Question: Does the doctrine of res judicata apply to writ proceedings? Give reasons in support of the answer and also refer to the case law, if any, on the point.

Find the answer to the mains question only on Legal Bites. [Does the doctrine of res judicata apply to writ proceedings? Give reasons in support of the answer and also refer to the case law, if any, on the point.]

Answer

A writ has been defined in Article 32 and Article 226 of the Constitution of India. Article 32 has given the power to the Supreme court to issue writs whereas the same power is granted to High courts in Article 226.

The doctrine of Res Judicata also applies to writ proceedings under Article 32 of the Indian Constitution. A writ petition under Article 226 is filed before the judicature i.e High Court, challenging the detention of a person that is dismissed. A writ petition under Article 32 is filed before the Hon’ble Supreme Court.

In the case of Daryao v. State of Uttar Pradesh (AIR 1961 SC 1475) the Hon’ble Supreme Court observed: “The rule of res judicata as indicated in Sec 11 of the code of Civil Procedure has no doubt it has some technical aspects but for further instance, the rule of constructive res judicata may be said to be technical; but the basis on which the said rule is founded on the consideration of public policy”.

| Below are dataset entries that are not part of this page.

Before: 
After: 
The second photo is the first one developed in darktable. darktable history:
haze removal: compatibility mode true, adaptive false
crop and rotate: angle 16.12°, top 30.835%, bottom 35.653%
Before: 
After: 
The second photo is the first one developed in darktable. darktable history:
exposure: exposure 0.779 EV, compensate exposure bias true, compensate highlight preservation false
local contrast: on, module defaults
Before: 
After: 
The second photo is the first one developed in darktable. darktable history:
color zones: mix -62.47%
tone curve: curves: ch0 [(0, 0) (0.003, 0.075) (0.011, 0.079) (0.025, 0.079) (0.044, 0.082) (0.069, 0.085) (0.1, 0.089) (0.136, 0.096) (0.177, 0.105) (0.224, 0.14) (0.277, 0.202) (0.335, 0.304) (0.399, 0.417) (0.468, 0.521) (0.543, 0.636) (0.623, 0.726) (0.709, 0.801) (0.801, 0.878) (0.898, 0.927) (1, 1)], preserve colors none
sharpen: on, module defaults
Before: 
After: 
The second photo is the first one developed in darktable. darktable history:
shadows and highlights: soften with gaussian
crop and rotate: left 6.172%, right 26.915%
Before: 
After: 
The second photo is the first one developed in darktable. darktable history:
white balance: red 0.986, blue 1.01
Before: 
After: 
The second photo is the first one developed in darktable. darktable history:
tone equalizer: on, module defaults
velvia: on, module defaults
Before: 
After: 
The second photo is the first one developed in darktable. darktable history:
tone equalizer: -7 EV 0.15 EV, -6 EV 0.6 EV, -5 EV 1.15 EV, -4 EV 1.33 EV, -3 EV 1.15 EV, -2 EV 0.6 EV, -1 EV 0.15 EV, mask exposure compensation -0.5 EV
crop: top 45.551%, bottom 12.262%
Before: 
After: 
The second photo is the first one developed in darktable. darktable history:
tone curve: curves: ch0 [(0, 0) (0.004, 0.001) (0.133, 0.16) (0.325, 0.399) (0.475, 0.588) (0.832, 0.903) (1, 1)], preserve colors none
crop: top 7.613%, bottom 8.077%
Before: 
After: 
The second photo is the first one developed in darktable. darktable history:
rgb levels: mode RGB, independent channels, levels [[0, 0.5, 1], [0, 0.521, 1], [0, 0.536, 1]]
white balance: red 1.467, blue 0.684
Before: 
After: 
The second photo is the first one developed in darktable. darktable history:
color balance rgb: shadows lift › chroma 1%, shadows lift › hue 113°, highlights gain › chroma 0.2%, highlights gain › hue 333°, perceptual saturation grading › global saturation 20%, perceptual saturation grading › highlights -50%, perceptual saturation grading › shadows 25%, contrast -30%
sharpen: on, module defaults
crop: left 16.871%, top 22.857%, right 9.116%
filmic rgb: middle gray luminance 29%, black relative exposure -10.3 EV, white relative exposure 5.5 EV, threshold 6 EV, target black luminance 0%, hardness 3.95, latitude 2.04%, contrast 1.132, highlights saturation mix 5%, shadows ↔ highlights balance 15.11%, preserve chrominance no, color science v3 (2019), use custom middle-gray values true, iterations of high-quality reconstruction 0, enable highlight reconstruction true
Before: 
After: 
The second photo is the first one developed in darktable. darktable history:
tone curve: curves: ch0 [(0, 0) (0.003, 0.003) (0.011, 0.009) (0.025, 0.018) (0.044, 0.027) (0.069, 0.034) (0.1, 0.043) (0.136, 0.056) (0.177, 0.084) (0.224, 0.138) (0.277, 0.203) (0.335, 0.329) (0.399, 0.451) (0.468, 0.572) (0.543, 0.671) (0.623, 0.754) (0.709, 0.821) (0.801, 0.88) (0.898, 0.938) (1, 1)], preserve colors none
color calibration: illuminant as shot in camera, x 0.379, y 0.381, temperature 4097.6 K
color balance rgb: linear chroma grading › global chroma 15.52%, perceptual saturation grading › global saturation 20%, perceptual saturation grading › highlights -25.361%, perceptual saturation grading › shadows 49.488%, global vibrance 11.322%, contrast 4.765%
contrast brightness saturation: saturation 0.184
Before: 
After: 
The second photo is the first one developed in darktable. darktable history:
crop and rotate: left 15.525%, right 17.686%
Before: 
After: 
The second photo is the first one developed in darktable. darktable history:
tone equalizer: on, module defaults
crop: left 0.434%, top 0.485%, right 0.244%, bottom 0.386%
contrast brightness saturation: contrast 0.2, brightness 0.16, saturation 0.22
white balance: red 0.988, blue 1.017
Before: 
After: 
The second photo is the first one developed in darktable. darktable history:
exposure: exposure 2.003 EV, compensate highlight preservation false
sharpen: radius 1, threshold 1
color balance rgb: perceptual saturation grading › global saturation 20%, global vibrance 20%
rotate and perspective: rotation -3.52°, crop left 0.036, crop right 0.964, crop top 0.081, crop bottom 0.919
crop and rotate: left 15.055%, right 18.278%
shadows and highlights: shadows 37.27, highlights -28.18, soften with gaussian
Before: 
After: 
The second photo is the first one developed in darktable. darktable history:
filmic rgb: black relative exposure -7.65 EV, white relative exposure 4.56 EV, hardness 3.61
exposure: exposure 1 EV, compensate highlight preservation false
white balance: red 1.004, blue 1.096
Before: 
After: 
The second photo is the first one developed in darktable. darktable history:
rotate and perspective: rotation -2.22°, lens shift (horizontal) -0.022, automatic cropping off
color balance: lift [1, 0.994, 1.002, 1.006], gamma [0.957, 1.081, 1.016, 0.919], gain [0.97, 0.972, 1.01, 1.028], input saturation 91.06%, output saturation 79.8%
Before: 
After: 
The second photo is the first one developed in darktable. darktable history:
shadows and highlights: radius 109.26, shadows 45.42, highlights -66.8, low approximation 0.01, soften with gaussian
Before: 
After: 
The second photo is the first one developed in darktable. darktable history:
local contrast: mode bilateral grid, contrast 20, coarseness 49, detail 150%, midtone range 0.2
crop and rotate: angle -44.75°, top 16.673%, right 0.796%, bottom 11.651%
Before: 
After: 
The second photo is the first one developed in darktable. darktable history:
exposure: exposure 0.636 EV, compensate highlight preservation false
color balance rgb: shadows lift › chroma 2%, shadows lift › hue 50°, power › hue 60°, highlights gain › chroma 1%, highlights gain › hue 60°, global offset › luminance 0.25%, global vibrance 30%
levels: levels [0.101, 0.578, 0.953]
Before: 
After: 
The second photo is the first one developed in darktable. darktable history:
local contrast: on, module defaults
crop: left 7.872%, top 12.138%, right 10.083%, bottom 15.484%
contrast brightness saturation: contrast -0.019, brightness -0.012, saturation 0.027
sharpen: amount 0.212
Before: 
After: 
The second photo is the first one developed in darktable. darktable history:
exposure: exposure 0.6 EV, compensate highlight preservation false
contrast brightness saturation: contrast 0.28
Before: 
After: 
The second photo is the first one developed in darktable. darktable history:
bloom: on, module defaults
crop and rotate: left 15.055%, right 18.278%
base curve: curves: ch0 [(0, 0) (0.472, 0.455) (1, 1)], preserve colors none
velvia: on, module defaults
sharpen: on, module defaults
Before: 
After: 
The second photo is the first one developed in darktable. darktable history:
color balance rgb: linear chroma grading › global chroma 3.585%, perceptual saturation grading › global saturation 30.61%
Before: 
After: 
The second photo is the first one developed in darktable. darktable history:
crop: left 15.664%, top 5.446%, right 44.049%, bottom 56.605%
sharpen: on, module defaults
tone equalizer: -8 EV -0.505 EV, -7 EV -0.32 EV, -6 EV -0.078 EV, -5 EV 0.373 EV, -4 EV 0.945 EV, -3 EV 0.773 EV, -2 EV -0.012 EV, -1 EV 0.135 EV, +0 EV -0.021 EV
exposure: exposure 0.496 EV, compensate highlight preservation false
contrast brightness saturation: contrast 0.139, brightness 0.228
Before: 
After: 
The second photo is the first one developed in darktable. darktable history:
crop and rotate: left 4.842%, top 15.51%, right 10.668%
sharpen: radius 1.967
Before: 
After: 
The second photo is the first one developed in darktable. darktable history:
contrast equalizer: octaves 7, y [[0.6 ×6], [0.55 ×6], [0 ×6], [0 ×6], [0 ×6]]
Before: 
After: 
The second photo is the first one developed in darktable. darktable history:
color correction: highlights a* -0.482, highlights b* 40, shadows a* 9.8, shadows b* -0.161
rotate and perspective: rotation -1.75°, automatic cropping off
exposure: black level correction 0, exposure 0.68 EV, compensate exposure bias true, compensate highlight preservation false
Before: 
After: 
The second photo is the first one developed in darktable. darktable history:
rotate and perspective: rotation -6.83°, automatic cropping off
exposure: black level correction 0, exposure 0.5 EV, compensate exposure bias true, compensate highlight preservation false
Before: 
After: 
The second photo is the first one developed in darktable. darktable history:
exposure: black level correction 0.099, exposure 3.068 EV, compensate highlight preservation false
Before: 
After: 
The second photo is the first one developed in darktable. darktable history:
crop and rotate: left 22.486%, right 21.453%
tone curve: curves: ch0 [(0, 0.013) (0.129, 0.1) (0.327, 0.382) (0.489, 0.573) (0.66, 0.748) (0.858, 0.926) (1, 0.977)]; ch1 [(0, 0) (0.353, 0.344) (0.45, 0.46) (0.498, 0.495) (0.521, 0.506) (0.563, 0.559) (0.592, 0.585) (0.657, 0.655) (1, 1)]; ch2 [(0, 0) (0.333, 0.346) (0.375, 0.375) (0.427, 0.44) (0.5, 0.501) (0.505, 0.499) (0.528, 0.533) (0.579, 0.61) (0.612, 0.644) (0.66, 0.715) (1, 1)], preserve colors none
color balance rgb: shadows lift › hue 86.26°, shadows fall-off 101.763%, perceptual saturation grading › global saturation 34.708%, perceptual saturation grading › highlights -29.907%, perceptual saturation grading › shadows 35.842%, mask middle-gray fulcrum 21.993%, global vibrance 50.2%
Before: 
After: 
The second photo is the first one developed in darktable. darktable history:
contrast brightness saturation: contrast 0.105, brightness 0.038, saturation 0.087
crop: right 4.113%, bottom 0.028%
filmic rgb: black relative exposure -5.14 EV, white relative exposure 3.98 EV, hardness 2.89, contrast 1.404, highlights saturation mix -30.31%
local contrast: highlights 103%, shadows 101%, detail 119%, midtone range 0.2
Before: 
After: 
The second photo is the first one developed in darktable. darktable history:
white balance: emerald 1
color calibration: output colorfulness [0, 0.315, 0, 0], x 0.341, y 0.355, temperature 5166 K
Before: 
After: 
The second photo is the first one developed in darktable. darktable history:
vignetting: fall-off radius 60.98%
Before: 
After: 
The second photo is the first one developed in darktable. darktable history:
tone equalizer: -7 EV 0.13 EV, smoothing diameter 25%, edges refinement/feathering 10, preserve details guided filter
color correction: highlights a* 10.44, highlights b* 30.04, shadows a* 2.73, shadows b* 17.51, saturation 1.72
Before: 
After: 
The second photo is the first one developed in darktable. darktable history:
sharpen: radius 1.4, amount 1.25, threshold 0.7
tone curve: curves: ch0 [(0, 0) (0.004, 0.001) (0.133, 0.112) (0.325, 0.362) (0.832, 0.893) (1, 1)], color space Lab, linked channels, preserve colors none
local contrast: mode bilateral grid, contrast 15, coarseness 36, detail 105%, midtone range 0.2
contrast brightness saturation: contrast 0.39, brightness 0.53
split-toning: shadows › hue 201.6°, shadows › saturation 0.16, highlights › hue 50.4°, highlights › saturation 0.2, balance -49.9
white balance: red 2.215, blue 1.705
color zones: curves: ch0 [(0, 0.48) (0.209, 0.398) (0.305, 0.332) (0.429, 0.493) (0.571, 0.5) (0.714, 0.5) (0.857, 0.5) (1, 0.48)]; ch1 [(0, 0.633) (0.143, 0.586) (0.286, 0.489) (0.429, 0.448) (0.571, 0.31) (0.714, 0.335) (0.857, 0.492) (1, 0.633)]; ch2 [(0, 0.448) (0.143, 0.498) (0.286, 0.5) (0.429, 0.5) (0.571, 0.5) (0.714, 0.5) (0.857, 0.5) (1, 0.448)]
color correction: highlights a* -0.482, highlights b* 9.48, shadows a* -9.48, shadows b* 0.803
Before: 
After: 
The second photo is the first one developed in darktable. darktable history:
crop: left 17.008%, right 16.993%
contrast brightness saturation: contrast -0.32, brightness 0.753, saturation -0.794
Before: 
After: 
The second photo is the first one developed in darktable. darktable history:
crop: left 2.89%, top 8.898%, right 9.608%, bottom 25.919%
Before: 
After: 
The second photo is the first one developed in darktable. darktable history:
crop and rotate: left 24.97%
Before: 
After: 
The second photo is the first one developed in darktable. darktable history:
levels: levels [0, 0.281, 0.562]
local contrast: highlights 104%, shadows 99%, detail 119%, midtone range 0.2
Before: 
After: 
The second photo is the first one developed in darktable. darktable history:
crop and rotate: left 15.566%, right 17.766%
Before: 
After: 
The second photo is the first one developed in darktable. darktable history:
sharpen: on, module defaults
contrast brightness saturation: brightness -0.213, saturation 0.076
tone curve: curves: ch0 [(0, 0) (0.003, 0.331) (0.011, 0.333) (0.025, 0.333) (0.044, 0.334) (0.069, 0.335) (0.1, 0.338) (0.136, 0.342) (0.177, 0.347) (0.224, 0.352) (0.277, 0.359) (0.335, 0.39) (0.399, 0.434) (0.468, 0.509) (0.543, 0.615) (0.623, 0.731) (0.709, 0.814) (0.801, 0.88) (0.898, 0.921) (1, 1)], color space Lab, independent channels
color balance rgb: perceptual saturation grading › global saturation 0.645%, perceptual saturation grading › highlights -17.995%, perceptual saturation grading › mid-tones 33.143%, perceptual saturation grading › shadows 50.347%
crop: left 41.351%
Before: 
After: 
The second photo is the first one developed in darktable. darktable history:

This case has extensively dealt with the question of applicability of the principle of res judicata in writ proceedings and laid down certain principles. They are-

  1. When a petition under Article 226 is considered, contested on merits, and is dismissed, the decision would continue to bind the parties unless it is otherwise modified or reversed by appeal or other appropriate proceedings as prescribed under the Constitution.
  2. It would not be open to a party to ignore the said judgment and more the Supreme Court under Article 32 by an original petition made on the same facts and for obtaining the same or similar orders or writs.
  3. A dismissal of a writ petition under Article 226 by any High Court not on merit but due to laches of the petitioner or when the party has an alternative remedy available with them, the dismissal for the writ petition would not constitute a bar to a subsequent petition under Article 32.
  4. Such a dismissal may, however, constitute a bar to a subsequent application under Article 32 where and if the facts thus found by the High Court by themselves relevant even under Article 32.
  5. Whether the writ petition would constitute a bar would depend upon the nature of the order. There will be no bar if the order is on merits.
  6. If the petition is dismissed in the timeline without a speaking order, such dismissal cannot be treated as creating a bar of res judicata.